The title of your post is “Double-blind peer review is a bad idea”. I’d agree that it’s not a perfect idea, or not going far enough, or maybe not so useful, or not addressing the right problem. But I fail to see why existing venues shouldn’t take the trivial step of switching to it right now, or why existing double-blind venues would benefit from reverting to single-blind.
But I fail to see why existing venues shouldn’t take the trivial step of switching to it right now
The mere fact that we recognize a problem, and that there is some action related to the problem, does not imply that we must proceed with that action. Our tendency to do so relies on a fallacy known as the politician’s syllogism.
This comment made me think about the publication fees, which can be a barrier for some authors. I looked on the PLoS One site, and they have addressed this issue very thoroughly:
https://plos.org/publish/fees/
Another reason to support this model of publication.
@Peter
To be fair, since I was comparing NeurIPS to PLoS One, it seems like PLoS One is much more expensive. NeurIPS 2020 was very cheap (100$).
Isn’t that due to Covid, forcing conferences to go virtual?
Yes. The cost of attending a conference in person is typically much higher than publishing in a journal.
Of course, nothing beats posting the paper online but I want people paid to maintain good journals.

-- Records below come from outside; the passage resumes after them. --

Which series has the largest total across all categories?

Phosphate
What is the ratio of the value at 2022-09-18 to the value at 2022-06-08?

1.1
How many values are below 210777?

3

It needn’t be the authors who pay to maintain good journals. Some open-access journals are free to both authors and readers, with the hosting costs paid by universities, public research institutes, or sponsors. LMCS in my field is one such example, and there are of course other free services for related things, like arXiv. The hosting cost of a platform running a Web app to manage reviewing plus serve some static PDFs is simply not that high.
I don’t think the author-pays model, with APCs over $1000 like PLOS does, is the right model, even when trying to plug the gaps with exemptions for underrepresented countries. (Compare this to LIPIcs’s 60 EUR per paper fee.)

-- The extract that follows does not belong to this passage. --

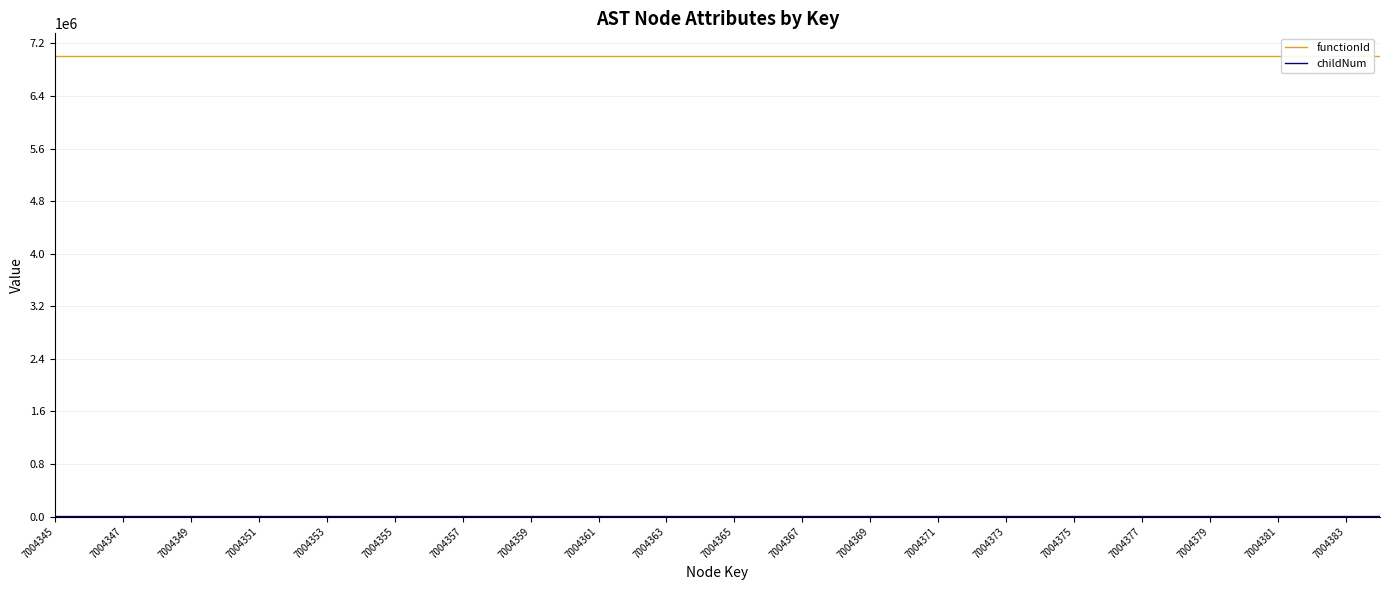

True or false: childNum has a value of 0 at 7004359.

True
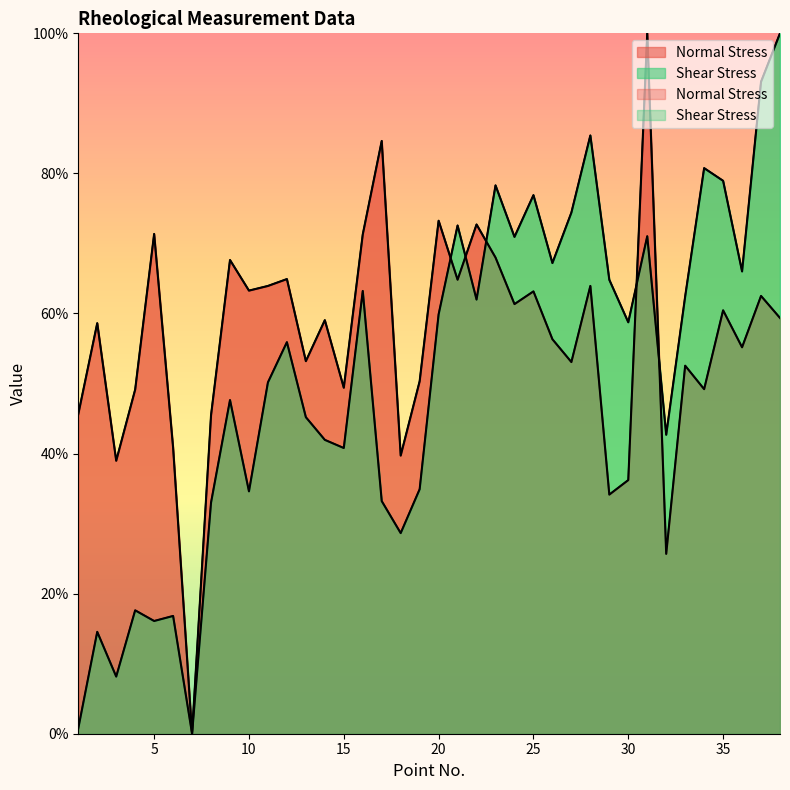

What is the difference between the Shear Stress values at 20 and 22?

2.1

But indeed this criticism about publication costs also applies to essentially all pre-COVID conferences.
Also, publication in PLOS One can be free, for authors who may be unable to afford the fees. See https://plos.org/publish/fees/
You are correct. Of course.
It is really an admirable initiative. It seems that the whole PLoS institution was well thought out.
I think that 1k USD is better than Nature’s 9.5k USD, but still quite a lot for an open access.
For example, JMLR is free and created as free alternative to paid journals.
https://blogs.harvard.edu/pamphlet/2012/03/06/an-efficient-journal/
On the other hand, it has quite low acceptance rate, do cannot be directly compared to PLoS One
This is one of the worst-argued essays I’ve ever read.
The bias within peer review tends to be on the basis of institutional prestige and fame – i.e. a paper from Deepmind is probably better than a paper from a school in Nova Scotia. I think that it would be very rare for a reviewer to find the name of an author, search around to figure out their race/gender identity, and then have such indiscriminate rage at a stranger that they’d try to get their paper rejected. Some fraction of the time, a person’s name tells you their ethnicity, so maybe some dumb Hong Kong supremacist protestor would try to get a Chinese person’s paper rejected. However most of these dumb hong kong protestors are too focused on terrorism for research.
The institutional bias is a serious issue, because a lot of junior reviewers will be biased by seeing a famous name.
The institutional bias is a serious issue, because a lot of junior reviewers will be biased by seeing a famous name.
The prestige bias is absolutely real. It does not follow that the cure is double-blind peer review.